Haha!! Just fixed that, dam auto correct! I try to be good, I swear.


----------



## Jungle Jane (Jun 16, 2010)

*Buzz Holmstrom*

The Doing of the Thing! Fabulous book!


----------



## seantana (Mar 5, 2015)

matt man said:


> I constantly am envious of biminis , though, on the rare summer time trip that they let me out for.
> If I could stop squandering all my income on going boating,( a Bimini costs like a Middle Fork or GC worth of shuttle money!) I would buy one, but for now, umbrella for me it is!!
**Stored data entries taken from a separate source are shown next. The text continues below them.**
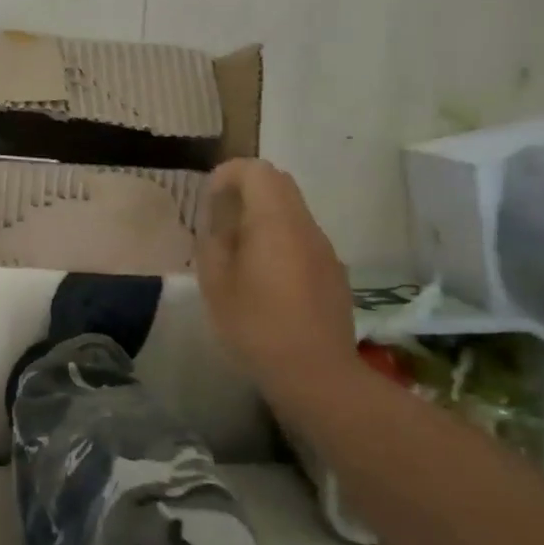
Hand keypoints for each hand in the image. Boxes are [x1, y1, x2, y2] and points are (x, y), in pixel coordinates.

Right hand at [196, 159, 356, 396]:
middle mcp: (306, 227)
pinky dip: (280, 241)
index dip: (228, 174)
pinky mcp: (334, 273)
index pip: (257, 171)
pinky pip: (303, 240)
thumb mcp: (216, 284)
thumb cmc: (257, 326)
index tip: (209, 200)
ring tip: (239, 253)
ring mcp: (325, 250)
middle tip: (220, 221)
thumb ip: (214, 244)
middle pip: (279, 185)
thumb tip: (219, 226)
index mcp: (275, 222)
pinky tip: (266, 280)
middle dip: (246, 191)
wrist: (316, 374)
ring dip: (263, 218)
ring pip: (292, 213)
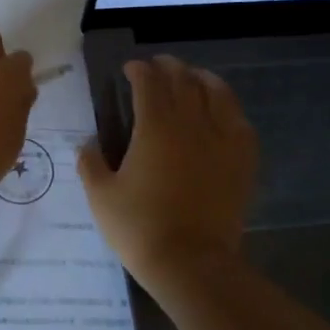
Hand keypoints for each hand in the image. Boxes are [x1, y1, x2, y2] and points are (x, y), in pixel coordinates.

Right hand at [77, 55, 257, 290]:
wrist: (191, 263)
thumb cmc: (140, 228)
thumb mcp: (101, 197)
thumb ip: (90, 164)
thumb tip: (87, 144)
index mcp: (154, 128)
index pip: (148, 84)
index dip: (139, 70)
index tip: (131, 68)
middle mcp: (191, 124)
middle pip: (183, 81)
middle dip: (169, 67)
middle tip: (158, 65)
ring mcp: (222, 140)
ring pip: (216, 94)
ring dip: (201, 78)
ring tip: (193, 76)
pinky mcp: (242, 160)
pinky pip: (240, 122)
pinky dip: (229, 107)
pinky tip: (223, 110)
The ones from Downriver are stupid expensive. The Leader Accessories ones on Amazon have worked great for me and half of my crew for years, for a quarter of the price.
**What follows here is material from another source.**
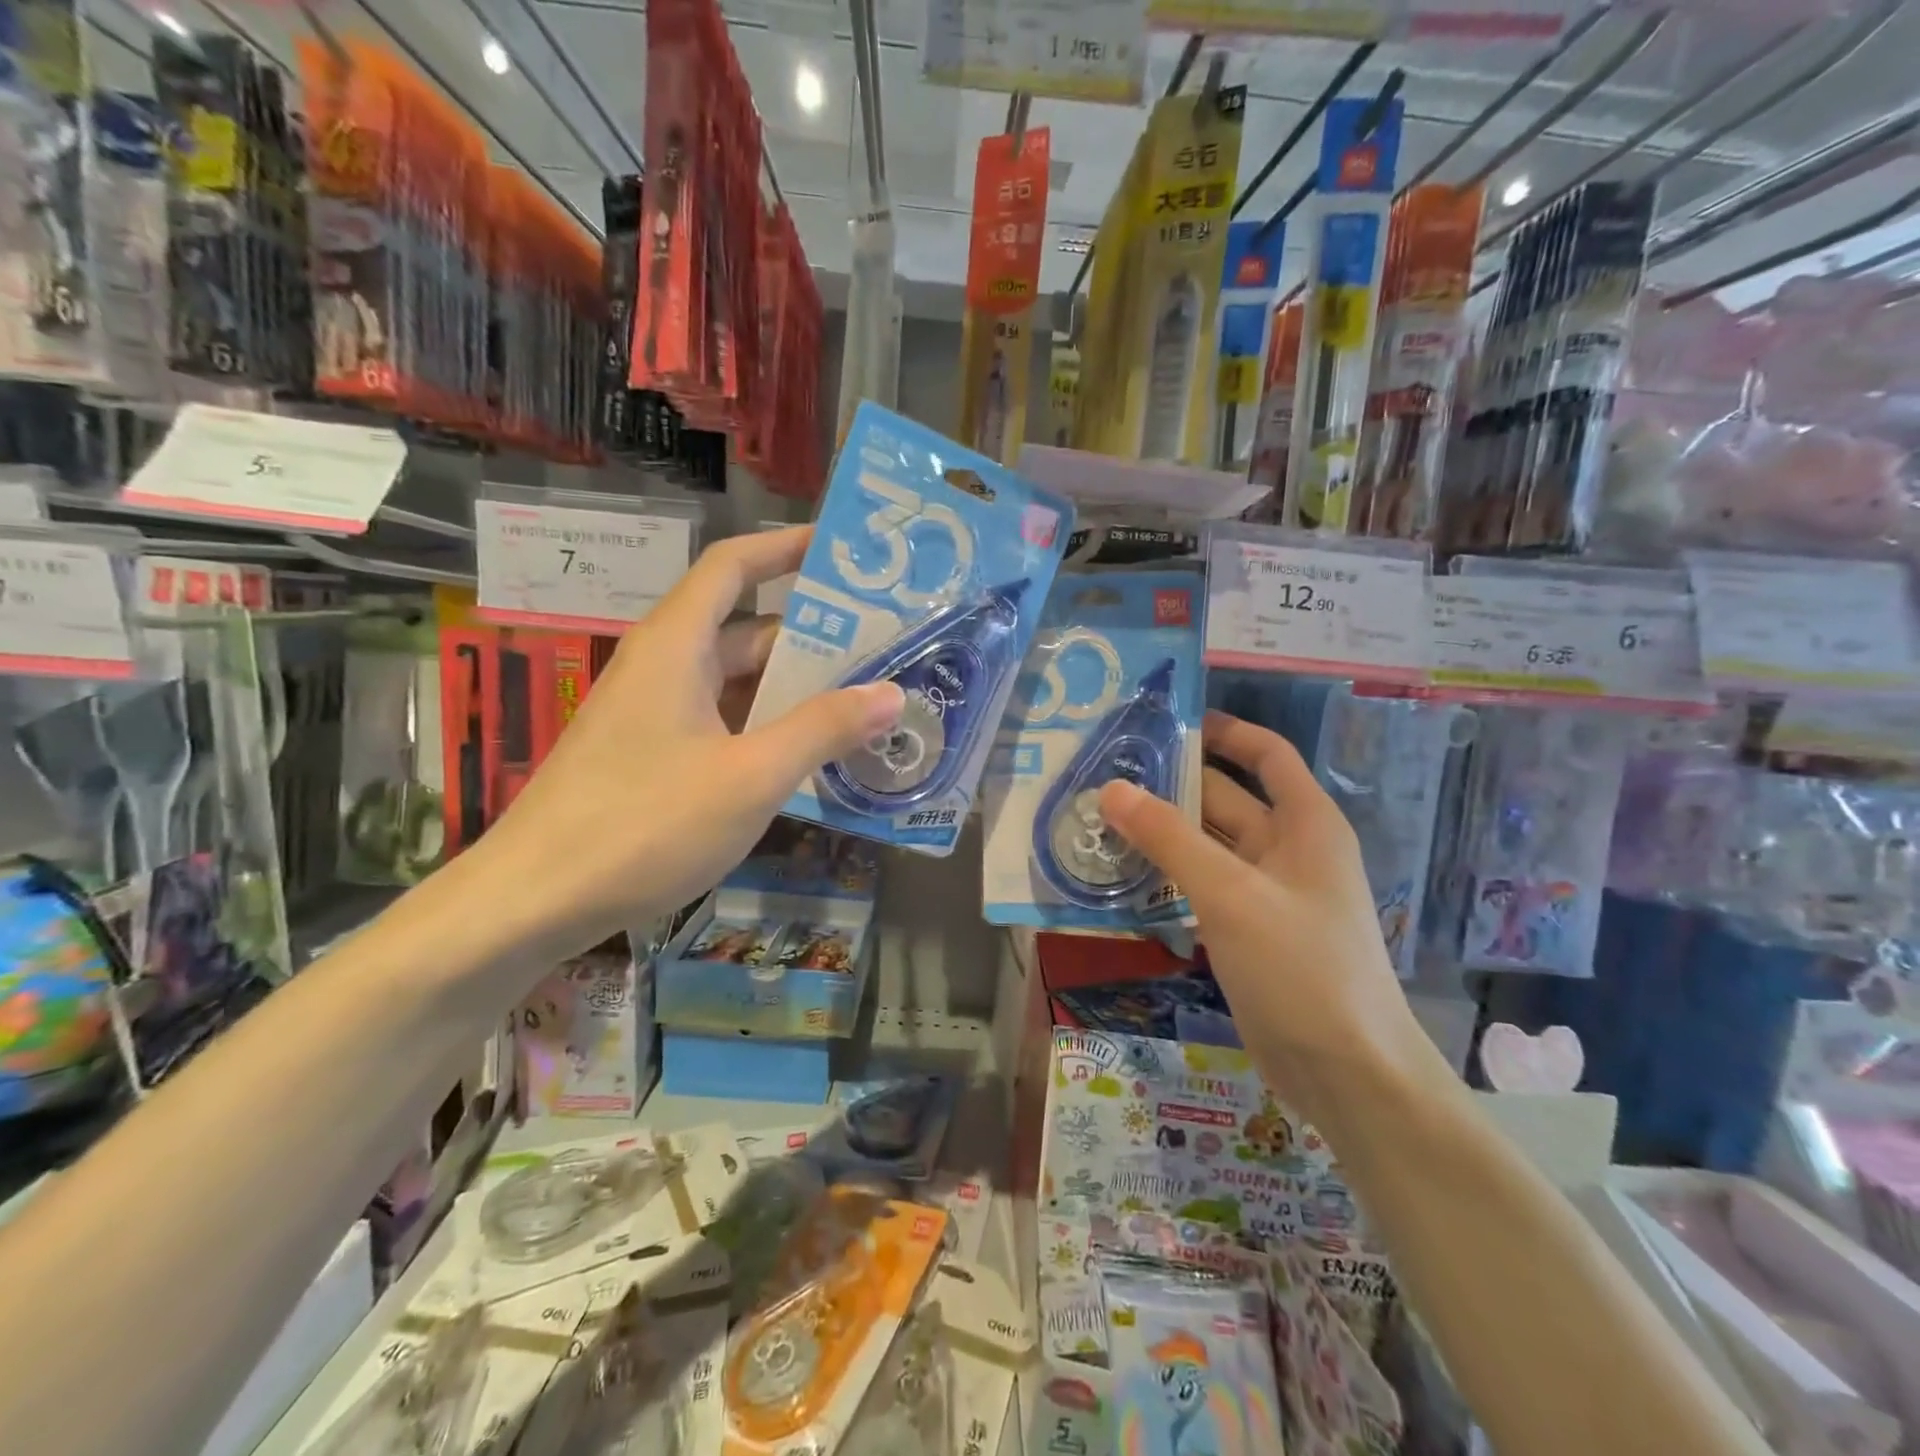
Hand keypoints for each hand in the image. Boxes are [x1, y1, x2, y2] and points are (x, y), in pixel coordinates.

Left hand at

https://www.amazon.com/Leader-Accessories-Mounting-Hardwares-Aluminum/dp/B00XH6USTM/


----------



## caverdan (Aug 27, 2004)

I made this one years ago. Not pretty, but functional. The bungees keep it from flying away in the wind.


----------



## MT4Runner (Apr 6, 2012)

matt man said:


> I constantly am envious of biminis , though, on the rare summer time trip that they let me out for.
> If I could stop squandering all my income on going boating,( a Bimini costs like a Middle Fork or GC worth of shuttle money!) I would buy one, but for now, umbrella for me it is!!





seantana said:


> The ones from Downriver are stupid expensive. The Leader Accessories ones on Amazon have worked great for me and half of my crew for years, for a quarter of the price.
> 
> https://www.amazon.com/Leader-Accessories-Mounting-Hardwares-Aluminum/dp/B00XH6USTM/



I got one from Marinervdirect on eBay. $110, and I'd buy one tomorrow in a heartbeat. Used it on the Main last month, and highly recommend it. Left it down for the cloudy days, and really liked it on the 90°F sunny and two downpour rainy days.


----------



## Jungle Jane (Jun 16, 2010)

*Sturdy, cheap river umbrellas!*

Hey, I found those really good, crank umbrellas they use outside at patio restaurants. I got them from a rite-aid store in August few years ago. 75% off. ($15/each...bought two) but I bet you can find em in all those kind of stores...; rite aid, walgreens, maybe target...everybody sells their summer items like that way marked down. 
And my stand is just like a DRE oarlock, except it has a clamp you can slide apart, so you don't have to break down your frame to attach umbrella holder. When I saw the DRE umbrella holder, first thing I did is save $10 & just purchase another oarlock...but I returned for the one that comes apart. broke that frame down once when I bought it. Worth the extra $10 not to break it down again. I'll try to attach a pict of umbrella...






l



(Pardon my mess. I was laundering some sarongs...)


----------